# I'm free! I'm free!



## tsunami (Jan 24, 2004)

College finals are over as of now (~10 am CST). It's snowing here in Chicago, but in a few hours I will be basking in the warmth of Miami again.  

Carlos


----------



## jerseyjay (Jan 25, 2004)

Congratulation. 

I hope setting up Nano tank and working soo many hours on that 20Long, had no adverse reaction on your finals :lol: 

Enjoy warm temperature and keep us posted with 55gallon progress. This was the only thing that I liked about school - long breaks and vacation. Corporate world is thought. Enjoy your school days :wink:


----------



## gnome (Jan 27, 2004)

Oh, shoot. I didn't see this post... Carlos, I picked up the Polygonum sp. for you, yesterday. I sent an e-mail last night, but I guess it was too late. I'm really reluctant to send it to Miami again, but I'll do it if you want. I've already packaged it up and everything. What awful timing... 

Well, let me know what you want me to do. If I get it out by 2 PM it will probably reach you by Friday or Saturday. We could tack on delivery confirmation to be on the safe side. 

-Naomi


----------



## tsunami (Jan 24, 2004)

Jay,

I only work on the 20g long on Friday afternoons for a couple hours. I guess it does add up, but it's part of the hobby right? And the nano cube is pretty care free... gives me something to do between all those little study breaks at night (c'mon, I know that everyone here didn't study for hours on straight without a little break! ). 

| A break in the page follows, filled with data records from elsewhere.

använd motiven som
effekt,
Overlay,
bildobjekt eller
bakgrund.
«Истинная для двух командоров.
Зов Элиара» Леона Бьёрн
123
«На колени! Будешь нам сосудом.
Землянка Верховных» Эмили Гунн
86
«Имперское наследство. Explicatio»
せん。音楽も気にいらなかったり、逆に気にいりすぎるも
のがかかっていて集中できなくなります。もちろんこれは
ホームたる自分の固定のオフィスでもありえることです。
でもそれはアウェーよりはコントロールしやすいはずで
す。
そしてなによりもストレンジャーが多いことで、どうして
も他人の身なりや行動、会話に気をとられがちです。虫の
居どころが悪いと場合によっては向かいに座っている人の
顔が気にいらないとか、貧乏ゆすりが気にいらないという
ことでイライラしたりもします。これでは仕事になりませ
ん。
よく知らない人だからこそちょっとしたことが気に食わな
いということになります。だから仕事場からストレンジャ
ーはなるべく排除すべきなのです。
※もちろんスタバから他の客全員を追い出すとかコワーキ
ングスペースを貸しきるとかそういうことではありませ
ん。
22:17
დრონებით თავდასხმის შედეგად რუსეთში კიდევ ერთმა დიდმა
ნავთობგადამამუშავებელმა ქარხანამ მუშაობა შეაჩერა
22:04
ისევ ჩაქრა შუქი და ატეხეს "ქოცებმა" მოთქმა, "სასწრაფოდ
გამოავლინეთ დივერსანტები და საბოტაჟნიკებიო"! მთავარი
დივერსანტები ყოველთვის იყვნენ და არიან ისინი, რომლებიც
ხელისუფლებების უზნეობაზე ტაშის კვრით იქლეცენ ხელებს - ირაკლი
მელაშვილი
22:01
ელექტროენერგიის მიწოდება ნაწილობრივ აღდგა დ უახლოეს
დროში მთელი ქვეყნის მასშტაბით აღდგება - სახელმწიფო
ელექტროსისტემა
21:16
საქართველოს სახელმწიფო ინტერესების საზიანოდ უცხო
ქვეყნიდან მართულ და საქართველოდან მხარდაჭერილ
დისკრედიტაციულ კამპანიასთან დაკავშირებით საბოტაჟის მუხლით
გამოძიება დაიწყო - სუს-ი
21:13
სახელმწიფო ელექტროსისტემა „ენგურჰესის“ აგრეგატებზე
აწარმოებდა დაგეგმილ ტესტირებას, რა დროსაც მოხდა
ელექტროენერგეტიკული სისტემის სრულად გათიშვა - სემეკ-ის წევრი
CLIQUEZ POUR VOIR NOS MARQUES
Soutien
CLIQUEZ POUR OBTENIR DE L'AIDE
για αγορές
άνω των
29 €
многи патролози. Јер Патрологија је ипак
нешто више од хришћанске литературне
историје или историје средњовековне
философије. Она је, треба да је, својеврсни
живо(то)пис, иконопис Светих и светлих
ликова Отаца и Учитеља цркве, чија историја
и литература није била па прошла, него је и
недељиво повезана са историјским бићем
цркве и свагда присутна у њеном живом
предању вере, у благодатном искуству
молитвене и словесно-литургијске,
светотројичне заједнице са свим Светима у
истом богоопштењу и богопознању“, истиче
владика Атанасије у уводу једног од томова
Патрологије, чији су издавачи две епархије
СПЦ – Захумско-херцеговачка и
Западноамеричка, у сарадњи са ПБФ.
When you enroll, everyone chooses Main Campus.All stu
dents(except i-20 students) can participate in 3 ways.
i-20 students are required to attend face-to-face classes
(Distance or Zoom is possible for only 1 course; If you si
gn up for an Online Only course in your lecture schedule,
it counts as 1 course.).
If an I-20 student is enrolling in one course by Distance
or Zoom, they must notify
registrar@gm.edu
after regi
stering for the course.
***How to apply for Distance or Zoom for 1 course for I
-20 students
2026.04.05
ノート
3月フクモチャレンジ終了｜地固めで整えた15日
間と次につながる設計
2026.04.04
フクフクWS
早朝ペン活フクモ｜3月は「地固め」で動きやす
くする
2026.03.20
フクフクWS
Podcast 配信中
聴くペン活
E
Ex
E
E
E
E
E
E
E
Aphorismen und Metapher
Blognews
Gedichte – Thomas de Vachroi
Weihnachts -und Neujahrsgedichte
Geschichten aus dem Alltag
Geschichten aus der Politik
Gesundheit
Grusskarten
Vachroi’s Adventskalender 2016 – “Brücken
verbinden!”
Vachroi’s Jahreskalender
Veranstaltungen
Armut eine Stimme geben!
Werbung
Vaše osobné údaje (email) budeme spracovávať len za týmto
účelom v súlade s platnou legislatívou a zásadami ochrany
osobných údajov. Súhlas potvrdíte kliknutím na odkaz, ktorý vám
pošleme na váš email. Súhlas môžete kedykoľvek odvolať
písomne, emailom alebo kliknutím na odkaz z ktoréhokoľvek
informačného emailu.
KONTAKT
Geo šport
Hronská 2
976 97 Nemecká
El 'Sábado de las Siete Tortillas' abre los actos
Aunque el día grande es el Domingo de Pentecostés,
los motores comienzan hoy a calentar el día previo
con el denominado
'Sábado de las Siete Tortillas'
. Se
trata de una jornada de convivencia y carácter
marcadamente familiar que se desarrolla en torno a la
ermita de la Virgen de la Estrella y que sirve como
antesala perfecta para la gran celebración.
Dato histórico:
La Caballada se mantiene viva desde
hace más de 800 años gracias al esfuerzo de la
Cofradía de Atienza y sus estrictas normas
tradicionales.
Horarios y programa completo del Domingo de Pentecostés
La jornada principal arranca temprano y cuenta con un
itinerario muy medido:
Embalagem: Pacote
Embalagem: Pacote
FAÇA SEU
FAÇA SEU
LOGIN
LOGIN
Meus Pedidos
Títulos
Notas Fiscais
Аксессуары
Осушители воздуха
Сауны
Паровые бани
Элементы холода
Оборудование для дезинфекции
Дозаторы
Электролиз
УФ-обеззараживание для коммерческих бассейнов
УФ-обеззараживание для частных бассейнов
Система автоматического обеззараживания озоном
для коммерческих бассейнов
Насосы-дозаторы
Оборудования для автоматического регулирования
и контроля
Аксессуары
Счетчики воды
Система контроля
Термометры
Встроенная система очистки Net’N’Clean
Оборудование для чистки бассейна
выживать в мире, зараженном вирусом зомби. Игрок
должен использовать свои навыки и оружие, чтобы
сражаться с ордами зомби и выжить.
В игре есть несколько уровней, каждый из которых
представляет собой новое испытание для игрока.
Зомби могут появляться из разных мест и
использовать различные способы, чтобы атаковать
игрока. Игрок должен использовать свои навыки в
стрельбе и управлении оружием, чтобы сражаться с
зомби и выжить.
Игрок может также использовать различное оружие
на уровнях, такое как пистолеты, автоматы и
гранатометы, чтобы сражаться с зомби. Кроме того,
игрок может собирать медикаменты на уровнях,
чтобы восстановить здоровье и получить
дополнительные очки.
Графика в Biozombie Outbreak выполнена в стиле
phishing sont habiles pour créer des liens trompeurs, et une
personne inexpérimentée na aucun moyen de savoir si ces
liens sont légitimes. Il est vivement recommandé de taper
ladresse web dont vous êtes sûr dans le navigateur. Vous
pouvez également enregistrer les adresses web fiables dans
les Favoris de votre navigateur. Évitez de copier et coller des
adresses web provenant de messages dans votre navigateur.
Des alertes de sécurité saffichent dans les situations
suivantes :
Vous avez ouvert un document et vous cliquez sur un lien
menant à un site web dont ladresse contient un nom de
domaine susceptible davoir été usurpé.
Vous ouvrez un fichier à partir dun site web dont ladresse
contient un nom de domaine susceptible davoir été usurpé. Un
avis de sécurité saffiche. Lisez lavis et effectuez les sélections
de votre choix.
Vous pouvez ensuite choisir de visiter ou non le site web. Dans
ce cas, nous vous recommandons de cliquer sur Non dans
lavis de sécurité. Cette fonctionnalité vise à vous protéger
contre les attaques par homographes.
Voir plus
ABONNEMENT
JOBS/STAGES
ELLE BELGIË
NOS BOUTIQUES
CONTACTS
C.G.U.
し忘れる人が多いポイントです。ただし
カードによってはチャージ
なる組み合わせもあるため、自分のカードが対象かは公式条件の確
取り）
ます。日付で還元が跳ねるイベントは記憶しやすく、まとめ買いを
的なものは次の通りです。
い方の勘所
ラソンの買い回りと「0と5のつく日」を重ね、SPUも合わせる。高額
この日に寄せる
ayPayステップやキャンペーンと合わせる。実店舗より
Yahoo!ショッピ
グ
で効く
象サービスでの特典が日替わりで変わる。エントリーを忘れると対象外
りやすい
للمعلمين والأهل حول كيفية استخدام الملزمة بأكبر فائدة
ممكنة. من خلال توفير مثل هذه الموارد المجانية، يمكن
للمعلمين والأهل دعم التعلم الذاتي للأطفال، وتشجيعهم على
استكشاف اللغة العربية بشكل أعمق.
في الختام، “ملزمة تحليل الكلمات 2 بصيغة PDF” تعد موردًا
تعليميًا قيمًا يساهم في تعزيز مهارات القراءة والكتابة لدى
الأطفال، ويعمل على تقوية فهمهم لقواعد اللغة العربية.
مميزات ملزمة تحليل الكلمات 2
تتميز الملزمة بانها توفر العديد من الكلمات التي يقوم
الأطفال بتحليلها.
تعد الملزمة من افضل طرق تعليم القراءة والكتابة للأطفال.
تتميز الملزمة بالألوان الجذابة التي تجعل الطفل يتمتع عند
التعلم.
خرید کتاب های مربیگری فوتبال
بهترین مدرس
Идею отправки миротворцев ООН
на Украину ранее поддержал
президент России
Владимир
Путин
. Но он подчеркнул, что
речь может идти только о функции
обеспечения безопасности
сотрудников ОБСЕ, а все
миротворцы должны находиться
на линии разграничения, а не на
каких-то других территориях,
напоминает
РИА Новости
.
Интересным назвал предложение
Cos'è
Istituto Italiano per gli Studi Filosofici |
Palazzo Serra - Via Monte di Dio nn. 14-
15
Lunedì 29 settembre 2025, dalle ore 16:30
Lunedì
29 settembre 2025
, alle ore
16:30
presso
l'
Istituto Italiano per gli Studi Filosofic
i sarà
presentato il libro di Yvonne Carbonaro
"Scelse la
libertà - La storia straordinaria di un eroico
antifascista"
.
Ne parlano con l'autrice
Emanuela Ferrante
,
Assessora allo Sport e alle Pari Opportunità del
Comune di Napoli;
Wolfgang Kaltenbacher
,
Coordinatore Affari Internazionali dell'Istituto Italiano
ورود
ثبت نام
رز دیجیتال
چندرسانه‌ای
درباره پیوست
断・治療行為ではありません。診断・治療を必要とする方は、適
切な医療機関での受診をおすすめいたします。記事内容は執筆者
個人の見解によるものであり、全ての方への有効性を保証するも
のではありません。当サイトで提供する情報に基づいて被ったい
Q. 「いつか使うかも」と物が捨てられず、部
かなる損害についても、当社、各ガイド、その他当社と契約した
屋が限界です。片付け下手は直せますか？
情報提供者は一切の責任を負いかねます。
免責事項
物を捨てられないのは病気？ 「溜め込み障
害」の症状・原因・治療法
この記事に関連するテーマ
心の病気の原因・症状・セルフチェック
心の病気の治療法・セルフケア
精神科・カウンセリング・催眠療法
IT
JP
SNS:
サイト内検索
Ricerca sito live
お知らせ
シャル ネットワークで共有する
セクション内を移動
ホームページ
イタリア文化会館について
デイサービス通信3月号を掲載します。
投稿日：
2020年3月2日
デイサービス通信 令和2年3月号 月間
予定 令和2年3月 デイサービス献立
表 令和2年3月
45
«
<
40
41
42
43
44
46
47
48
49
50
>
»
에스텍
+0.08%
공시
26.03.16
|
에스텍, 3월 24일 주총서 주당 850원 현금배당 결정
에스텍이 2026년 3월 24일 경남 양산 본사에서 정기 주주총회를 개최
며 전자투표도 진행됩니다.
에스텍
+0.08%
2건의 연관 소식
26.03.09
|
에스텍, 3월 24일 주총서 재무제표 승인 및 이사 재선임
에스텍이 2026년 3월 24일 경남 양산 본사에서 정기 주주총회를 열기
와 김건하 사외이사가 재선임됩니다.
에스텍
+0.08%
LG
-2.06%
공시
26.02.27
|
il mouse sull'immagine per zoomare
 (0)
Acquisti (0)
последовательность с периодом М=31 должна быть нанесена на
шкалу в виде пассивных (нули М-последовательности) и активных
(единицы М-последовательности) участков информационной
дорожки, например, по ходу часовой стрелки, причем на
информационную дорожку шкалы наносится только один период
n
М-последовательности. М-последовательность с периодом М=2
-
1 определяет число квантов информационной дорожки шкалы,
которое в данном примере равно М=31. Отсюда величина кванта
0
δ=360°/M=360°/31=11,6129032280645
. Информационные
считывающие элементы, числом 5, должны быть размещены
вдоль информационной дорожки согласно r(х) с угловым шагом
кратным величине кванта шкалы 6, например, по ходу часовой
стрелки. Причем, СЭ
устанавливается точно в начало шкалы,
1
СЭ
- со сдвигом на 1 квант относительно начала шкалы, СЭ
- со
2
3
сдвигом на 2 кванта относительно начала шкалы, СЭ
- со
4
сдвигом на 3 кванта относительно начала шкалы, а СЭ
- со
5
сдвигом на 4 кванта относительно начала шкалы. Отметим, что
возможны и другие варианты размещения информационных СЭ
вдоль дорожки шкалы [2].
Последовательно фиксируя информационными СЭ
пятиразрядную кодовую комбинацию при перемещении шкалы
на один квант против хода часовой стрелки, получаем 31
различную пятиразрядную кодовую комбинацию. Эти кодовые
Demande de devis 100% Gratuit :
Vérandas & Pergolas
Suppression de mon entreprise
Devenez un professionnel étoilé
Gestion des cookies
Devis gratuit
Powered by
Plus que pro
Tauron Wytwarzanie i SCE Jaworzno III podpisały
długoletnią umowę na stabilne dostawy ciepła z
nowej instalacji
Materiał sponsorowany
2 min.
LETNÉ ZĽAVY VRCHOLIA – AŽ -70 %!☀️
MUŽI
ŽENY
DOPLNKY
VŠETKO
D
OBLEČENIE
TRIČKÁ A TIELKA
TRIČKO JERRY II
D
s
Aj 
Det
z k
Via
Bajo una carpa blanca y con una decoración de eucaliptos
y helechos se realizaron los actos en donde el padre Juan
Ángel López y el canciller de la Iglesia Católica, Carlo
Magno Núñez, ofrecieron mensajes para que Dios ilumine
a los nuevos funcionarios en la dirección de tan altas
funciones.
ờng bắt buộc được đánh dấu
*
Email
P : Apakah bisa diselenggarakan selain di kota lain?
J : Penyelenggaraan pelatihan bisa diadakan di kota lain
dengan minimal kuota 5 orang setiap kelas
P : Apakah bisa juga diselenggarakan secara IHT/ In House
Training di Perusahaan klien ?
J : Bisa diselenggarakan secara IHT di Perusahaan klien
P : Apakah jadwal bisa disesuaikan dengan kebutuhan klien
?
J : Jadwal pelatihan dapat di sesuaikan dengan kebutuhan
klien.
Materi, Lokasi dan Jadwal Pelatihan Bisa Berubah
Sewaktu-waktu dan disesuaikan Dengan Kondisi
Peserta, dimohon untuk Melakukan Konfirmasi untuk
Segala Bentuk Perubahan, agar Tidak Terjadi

I think I spend more time on the aquascaping weekly topics than on my tanks, come to think of it. :shock: I have to stream line that somehow.

Naomi,

I will email you later today. I'm a little backed up.

Carlos


----------



## Raul-7 (Feb 4, 2004)

I always enjoy taking "little" breaks between study-time! Even better to stare at your tank after hours of studying(something like Pre-Cal which is killing me!)...Carlos, pets-warehouse.com sells Polygonum sp, 12 lots for $6.88. I'm not sure what they exactly mean by lots, is it the number of stems or bunches? :?


----------